Authentication vs Authorization

Authentication is who you are. Authorization is what you can do. Confusing them is one of the most common security bugs in real systems, so let's nail the difference and how each is implemented.

Two questions, often confused

Authentication answers "who are you?". Authorization answers "are you allowed to do this?". They sound similar and people abbreviate them as authn and authz, which makes the confusion worse. Most security incidents I have seen come from a system that authenticates correctly but authorizes incorrectly. The user proves they are user 42, then the system happily lets user 42 read user 100's data because it forgot to check ownership.

The mental model: at the front door, a bouncer checks your ID. That is authentication. Inside the club, a server checks if your wristband says VIP before letting you upstairs. That is authorization. You can be authenticated but unauthorized. You can not be authorized without first being authenticated (usually).
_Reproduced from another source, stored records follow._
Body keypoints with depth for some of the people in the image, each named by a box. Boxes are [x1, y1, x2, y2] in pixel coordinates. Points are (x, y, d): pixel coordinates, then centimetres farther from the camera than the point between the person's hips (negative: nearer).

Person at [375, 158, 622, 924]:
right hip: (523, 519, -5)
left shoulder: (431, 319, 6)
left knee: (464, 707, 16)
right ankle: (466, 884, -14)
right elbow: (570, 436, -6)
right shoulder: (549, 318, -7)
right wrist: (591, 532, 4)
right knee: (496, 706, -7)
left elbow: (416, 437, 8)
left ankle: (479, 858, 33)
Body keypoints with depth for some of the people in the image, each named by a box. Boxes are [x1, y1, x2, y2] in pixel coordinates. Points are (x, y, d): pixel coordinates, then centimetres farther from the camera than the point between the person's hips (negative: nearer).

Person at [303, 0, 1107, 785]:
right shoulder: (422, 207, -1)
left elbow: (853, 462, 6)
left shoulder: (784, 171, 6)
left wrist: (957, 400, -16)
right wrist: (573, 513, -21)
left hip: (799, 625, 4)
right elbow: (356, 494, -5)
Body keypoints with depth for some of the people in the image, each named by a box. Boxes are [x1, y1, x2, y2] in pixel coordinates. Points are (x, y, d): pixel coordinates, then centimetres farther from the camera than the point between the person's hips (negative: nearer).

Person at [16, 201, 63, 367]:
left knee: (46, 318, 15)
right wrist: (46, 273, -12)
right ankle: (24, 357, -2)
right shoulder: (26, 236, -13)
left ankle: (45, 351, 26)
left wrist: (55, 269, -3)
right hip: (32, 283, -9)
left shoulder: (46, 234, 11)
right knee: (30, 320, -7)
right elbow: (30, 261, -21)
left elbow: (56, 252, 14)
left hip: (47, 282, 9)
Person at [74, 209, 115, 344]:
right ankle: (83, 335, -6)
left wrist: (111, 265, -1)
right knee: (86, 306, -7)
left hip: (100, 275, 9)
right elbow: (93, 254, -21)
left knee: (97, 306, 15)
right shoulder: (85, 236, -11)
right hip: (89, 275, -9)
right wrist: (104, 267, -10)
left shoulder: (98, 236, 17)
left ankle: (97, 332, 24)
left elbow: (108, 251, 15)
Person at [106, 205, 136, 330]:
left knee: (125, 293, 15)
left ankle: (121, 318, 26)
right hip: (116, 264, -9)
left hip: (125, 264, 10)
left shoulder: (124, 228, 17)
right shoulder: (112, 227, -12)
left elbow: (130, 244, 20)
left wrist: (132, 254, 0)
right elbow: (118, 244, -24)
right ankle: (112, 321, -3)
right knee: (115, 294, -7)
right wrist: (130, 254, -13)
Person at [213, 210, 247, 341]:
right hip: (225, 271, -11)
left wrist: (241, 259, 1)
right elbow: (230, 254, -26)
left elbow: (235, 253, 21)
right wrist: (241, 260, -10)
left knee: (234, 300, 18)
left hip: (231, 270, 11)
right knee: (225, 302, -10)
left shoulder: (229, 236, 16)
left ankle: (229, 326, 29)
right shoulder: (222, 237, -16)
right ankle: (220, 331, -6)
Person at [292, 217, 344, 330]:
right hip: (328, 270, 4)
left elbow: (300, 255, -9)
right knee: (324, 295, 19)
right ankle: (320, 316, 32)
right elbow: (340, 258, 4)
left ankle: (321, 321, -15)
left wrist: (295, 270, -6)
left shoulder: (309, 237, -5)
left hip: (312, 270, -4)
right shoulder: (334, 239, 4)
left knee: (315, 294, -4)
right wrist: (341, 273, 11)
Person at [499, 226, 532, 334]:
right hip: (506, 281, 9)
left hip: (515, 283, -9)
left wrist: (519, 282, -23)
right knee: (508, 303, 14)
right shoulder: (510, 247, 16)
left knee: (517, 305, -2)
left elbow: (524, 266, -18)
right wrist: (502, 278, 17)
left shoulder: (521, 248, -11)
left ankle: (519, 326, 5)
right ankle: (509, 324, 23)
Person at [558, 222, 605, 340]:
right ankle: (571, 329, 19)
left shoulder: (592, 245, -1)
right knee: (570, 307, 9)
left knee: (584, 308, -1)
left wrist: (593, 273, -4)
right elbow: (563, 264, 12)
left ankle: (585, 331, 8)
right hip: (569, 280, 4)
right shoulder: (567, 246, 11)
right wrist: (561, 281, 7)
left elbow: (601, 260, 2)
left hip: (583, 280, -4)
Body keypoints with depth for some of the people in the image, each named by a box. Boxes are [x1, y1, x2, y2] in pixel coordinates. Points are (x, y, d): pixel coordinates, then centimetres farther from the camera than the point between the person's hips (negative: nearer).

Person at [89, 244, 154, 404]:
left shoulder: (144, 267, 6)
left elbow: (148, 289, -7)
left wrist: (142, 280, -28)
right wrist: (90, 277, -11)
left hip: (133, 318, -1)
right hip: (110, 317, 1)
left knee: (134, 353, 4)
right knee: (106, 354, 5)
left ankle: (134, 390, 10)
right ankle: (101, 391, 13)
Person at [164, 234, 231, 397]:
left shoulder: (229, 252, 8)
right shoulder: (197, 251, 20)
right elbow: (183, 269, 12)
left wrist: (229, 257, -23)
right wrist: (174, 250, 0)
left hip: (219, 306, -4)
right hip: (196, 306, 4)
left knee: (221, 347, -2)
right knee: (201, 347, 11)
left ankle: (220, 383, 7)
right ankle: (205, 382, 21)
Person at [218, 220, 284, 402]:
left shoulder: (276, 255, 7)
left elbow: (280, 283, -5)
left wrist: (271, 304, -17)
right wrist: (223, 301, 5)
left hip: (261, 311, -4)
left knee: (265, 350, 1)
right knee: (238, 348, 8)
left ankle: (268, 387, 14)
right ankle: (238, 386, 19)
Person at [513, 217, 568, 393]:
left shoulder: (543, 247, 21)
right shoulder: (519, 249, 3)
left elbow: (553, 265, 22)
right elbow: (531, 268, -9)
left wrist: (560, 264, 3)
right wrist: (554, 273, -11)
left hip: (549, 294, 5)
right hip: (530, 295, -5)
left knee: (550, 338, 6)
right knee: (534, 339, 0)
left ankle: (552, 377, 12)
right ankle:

Authentication vs Authorization User Authentication "Who are you?" Password OAuth / SSO MFA JWT/Session Authorization "Are you allowed to do this?" Roles (RBAC) Attributes (ABAC) Resource ownership Authentication happens once at login. Authorization happens on every request.

How authentication works

The user proves identity by presenting one or more of: something they know (password, PIN), something they have (phone, hardware key), something they are (fingerprint, face). Multi-factor authentication combines at least two. The classic flow is: user submits credentials to the auth server, server verifies, server issues a token (session cookie or JWT), client sends the token on subsequent requests.

Passwords should never be stored in plain text. Hash them with a slow function like bcrypt, scrypt, or argon2, with a per-user salt. Never roll your own. Use a vetted library.

How authorization works

Two main models you will encounter.

RBAC (Role-Based Access Control)

Users are assigned roles like "admin", "editor", "viewer". Each role has a set of permissions. Easy to reason about, easy to audit, scales well to organizations. The downside is roles tend to multiply ("editor", "editor-with-publishing", "editor-but-not-finance") until you have hundreds of them.

ABAC (Attribute-Based Access Control)

Decisions are made based on attributes of the user, the resource, and the environment. "User can edit document if document.owner_id equals user.id and user.department equals document.department and current_time is during business hours." More flexible but harder to reason about.

Most real systems combine both. Roles for coarse-grained access, attribute checks for ownership and context.

The most common security bug

IDOR. Insecure Direct Object Reference. The endpoint GET /api/orders/12345 authenticates the user but forgets to check that order 12345 actually belongs to them. Now anyone with a valid login can read anyone else's data by changing the URL. The fix is simple but easy to forget: every read or write of a resource needs to verify the requesting user owns it (or has a role that grants cross-user access).

Always-on rule: Treat authorization as a per-request check, not a "they logged in so they are good" check. The token tells you who they are. Every endpoint must independently verify what they are allowed to do with the specific resource being touched.